### WHAT THE TASK ASKS
Copy the records word for word, starting at the line that contains "- **11.06 22:58**" and ending after the line that contains "- 📫 How to reach". Leave out the pictures.

### EXTRACTED RECORDS
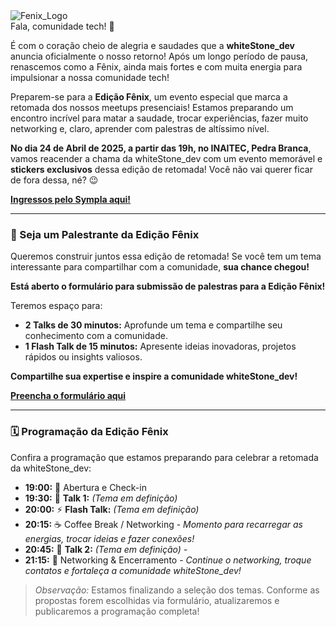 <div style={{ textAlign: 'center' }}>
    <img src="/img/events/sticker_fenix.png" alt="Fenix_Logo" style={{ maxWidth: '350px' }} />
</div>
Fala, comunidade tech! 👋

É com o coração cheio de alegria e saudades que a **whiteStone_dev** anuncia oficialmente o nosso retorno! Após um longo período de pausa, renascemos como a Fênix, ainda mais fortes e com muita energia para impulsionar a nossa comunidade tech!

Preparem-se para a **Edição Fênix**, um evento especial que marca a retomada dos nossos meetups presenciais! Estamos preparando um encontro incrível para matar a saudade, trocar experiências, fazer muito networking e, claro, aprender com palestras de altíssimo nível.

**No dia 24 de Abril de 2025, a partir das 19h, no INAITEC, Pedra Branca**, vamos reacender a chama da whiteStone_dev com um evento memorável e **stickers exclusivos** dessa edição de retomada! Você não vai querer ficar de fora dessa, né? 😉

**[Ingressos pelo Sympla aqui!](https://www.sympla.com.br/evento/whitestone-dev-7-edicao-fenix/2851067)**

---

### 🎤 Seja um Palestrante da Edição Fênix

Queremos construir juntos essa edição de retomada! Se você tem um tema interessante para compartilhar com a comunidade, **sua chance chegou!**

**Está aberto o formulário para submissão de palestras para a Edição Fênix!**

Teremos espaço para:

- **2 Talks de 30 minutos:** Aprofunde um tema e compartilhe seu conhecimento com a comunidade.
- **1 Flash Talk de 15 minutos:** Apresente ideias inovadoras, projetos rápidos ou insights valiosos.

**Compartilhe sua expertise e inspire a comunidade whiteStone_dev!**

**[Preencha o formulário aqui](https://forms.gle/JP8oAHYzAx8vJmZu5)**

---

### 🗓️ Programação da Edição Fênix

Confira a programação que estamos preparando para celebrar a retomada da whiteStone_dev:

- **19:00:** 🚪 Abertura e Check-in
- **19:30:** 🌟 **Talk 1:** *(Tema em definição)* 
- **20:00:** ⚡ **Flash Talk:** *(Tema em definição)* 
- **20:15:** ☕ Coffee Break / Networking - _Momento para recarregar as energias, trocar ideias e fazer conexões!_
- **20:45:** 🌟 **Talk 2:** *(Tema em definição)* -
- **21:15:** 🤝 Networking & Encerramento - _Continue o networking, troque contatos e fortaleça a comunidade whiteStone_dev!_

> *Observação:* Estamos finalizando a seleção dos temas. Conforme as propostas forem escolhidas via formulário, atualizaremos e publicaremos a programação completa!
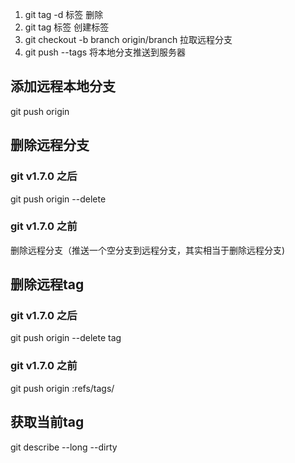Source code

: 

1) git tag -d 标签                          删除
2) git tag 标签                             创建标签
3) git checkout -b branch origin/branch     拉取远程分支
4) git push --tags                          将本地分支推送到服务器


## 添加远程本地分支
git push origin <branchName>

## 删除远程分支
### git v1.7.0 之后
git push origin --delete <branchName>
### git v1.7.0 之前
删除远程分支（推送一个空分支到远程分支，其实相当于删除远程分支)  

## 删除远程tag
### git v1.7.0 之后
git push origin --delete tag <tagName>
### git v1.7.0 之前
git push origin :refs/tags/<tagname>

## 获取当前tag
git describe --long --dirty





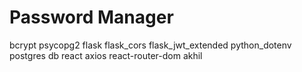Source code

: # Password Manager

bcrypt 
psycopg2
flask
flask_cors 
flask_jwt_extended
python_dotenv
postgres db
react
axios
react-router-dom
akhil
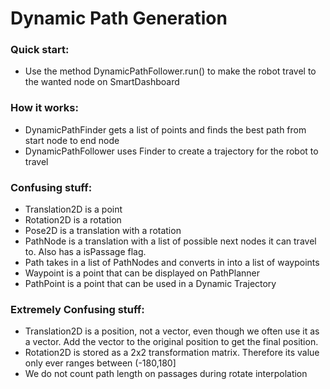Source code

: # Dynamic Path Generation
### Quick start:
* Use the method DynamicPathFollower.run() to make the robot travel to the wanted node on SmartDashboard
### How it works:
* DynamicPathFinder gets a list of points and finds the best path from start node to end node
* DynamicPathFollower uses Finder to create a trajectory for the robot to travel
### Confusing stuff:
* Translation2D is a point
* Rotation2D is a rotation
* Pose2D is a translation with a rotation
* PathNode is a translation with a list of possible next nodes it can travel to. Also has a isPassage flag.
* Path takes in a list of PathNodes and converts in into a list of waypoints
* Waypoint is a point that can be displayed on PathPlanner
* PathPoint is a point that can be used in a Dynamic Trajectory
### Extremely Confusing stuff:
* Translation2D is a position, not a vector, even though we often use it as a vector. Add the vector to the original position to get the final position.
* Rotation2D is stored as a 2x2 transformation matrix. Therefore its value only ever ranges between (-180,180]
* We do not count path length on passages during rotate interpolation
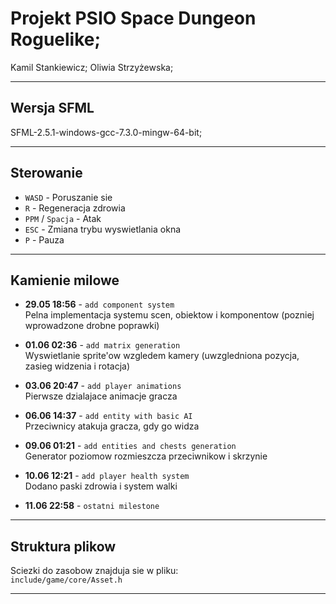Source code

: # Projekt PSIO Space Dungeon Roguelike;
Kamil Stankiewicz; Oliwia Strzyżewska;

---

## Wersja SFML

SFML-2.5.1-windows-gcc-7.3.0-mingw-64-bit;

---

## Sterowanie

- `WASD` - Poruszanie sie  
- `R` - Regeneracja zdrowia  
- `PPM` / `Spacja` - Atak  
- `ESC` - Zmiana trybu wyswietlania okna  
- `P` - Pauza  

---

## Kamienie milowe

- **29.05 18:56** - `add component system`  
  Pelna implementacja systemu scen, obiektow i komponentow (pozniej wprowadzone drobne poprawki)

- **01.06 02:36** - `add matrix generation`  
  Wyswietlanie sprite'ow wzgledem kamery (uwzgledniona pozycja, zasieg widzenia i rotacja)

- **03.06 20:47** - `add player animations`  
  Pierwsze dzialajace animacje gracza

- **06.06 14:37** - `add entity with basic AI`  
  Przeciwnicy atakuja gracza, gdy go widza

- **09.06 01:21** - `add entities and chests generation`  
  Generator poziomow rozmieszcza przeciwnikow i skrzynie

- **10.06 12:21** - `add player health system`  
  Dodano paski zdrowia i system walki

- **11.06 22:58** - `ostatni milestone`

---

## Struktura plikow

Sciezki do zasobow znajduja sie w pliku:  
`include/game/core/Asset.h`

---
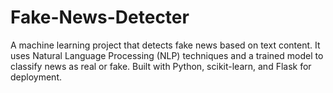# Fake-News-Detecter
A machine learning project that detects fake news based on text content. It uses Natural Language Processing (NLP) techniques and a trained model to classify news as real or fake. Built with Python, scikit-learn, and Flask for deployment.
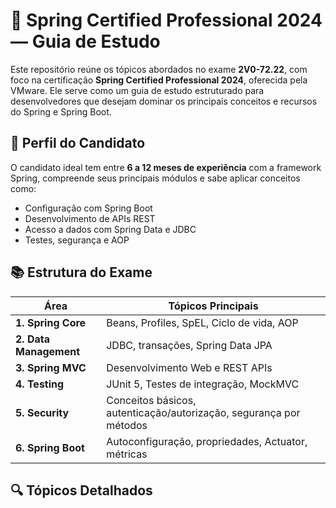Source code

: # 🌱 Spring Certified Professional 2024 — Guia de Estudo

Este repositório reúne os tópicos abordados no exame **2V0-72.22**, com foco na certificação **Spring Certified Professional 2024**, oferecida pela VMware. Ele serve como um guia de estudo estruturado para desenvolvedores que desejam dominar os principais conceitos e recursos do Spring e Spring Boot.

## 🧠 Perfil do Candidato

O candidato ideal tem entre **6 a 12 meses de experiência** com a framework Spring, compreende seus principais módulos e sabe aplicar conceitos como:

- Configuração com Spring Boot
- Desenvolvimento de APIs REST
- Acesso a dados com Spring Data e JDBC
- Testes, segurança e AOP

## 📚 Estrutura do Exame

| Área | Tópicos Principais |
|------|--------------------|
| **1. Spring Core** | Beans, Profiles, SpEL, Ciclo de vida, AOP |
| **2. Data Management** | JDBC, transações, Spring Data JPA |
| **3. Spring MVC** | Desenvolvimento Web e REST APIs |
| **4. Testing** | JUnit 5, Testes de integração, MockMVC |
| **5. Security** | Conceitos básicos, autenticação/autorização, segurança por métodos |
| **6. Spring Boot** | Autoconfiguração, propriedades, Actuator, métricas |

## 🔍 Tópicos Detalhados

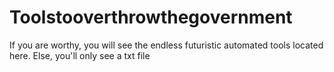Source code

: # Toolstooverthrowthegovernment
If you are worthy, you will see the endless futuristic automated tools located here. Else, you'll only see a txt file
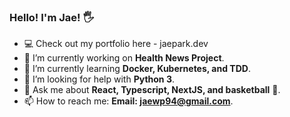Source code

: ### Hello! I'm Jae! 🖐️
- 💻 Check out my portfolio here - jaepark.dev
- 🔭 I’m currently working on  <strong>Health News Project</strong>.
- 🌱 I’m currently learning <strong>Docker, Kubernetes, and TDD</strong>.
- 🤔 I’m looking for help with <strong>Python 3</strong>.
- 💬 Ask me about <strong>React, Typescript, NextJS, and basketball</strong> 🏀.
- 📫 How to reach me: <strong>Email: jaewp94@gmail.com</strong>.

==

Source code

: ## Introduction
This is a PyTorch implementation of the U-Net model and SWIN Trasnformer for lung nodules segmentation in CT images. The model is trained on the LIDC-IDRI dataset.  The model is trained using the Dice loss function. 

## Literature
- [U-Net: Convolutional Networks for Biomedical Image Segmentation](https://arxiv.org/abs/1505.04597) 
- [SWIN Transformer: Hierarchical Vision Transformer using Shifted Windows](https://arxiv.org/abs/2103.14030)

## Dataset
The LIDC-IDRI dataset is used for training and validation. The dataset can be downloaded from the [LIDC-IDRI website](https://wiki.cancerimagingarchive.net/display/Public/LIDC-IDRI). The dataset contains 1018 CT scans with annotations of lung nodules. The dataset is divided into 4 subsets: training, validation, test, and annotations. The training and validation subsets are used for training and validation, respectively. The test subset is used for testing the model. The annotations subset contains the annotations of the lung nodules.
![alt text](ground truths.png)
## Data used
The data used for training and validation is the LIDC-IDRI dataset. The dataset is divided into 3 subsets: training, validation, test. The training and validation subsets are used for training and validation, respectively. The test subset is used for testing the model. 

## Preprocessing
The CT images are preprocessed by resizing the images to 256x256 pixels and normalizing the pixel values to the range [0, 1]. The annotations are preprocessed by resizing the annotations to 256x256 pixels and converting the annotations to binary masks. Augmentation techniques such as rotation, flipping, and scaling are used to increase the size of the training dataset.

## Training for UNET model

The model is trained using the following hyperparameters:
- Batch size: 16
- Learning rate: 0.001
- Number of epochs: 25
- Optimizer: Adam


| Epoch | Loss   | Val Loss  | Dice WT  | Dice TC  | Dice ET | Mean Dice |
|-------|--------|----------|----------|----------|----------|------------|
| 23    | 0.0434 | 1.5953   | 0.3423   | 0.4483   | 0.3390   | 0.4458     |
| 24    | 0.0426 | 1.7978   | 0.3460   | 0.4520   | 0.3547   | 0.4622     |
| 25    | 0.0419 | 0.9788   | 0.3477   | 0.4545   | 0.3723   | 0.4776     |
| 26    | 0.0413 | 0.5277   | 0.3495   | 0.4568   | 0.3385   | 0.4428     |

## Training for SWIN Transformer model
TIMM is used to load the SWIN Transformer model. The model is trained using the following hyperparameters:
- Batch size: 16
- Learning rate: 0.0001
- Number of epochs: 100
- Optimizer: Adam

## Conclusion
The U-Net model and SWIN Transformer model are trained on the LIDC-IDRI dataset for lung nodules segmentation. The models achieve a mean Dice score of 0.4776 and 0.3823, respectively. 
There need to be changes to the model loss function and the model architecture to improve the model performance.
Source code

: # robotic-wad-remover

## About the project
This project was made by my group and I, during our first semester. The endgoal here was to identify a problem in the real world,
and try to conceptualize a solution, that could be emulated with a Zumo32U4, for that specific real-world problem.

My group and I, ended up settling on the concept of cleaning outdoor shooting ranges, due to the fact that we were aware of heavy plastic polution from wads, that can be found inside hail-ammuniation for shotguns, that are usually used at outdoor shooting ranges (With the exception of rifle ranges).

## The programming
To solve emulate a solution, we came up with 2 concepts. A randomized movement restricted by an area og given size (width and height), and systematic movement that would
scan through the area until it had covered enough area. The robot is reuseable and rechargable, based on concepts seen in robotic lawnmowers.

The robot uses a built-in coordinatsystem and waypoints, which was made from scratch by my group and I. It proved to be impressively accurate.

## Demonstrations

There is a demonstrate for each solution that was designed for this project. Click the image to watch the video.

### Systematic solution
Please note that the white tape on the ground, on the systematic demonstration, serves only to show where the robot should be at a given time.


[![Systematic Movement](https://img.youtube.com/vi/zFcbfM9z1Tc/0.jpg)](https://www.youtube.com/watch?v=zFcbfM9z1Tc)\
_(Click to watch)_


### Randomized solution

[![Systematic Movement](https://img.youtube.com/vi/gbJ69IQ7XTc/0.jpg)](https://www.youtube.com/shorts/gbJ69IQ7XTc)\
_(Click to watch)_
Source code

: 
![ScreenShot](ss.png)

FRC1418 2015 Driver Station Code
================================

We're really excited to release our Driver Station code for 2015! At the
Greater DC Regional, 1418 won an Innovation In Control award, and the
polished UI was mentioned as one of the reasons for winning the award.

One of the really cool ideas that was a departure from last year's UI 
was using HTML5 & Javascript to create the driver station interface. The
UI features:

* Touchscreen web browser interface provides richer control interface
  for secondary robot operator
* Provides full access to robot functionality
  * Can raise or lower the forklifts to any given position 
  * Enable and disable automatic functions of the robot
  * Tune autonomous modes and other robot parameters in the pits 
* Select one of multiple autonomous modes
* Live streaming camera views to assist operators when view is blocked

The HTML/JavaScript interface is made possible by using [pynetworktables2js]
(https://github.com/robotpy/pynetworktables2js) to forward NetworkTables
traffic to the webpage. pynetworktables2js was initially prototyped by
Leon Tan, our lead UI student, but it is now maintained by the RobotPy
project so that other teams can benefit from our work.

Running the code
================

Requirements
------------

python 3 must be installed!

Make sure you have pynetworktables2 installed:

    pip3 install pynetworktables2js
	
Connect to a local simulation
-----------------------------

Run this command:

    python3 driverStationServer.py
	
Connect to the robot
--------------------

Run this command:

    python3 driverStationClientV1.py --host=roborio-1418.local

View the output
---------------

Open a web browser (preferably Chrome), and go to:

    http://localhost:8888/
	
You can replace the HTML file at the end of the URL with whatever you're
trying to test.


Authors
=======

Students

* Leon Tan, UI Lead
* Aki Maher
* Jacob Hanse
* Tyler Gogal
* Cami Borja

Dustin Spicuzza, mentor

### REPLY
- **11.06 22:58** - `ostatni milestone`

---

## Struktura plikow

Sciezki do zasobow znajduja sie w pliku:  
`include/game/core/Asset.h`

---
# Fake-News-Detecter
A machine learning project that detects fake news based on text content. It uses Natural Language Processing (NLP) techniques and a trained model to classify news as real or fake. Built with Python, scikit-learn, and Flask for deployment.
Source code

: # 🌱 Spring Certified Professional 2024 — Guia de Estudo

Este repositório reúne os tópicos abordados no exame **2V0-72.22**, com foco na certificação **Spring Certified Professional 2024**, oferecida pela VMware. Ele serve como um guia de estudo estruturado para desenvolvedores que desejam dominar os principais conceitos e recursos do Spring e Spring Boot.

## 🧠 Perfil do Candidato

O candidato ideal tem entre **6 a 12 meses de experiência** com a framework Spring, compreende seus principais módulos e sabe aplicar conceitos como:

- Configuração com Spring Boot
- Desenvolvimento de APIs REST
- Acesso a dados com Spring Data e JDBC
- Testes, segurança e AOP

## 📚 Estrutura do Exame

| Área | Tópicos Principais |
|------|--------------------|
| **1. Spring Core** | Beans, Profiles, SpEL, Ciclo de vida, AOP |
| **2. Data Management** | JDBC, transações, Spring Data JPA |
| **3. Spring MVC** | Desenvolvimento Web e REST APIs |
| **4. Testing** | JUnit 5, Testes de integração, MockMVC |
| **5. Security** | Conceitos básicos, autenticação/autorização, segurança por métodos |
| **6. Spring Boot** | Autoconfiguração, propriedades, Actuator, métricas |

## 🔍 Tópicos Detalhados

Source code

: # Toolstooverthrowthegovernment
If you are worthy, you will see the endless futuristic automated tools located here. Else, you'll only see a txt file
Source code

: ### Hello! I'm Jae! 🖐️
- 💻 Check out my portfolio here - jaepark.dev
- 🔭 I’m currently working on  <strong>Health News Project</strong>.
- 🌱 I’m currently learning <strong>Docker, Kubernetes, and TDD</strong>.
- 🤔 I’m looking for help with <strong>Python 3</strong>.
- 💬 Ask me about <strong>React, Typescript, NextJS, and basketball</strong> 🏀.
- 📫 How to reach me: <strong>Email: jaewp94@gmail.com</strong>.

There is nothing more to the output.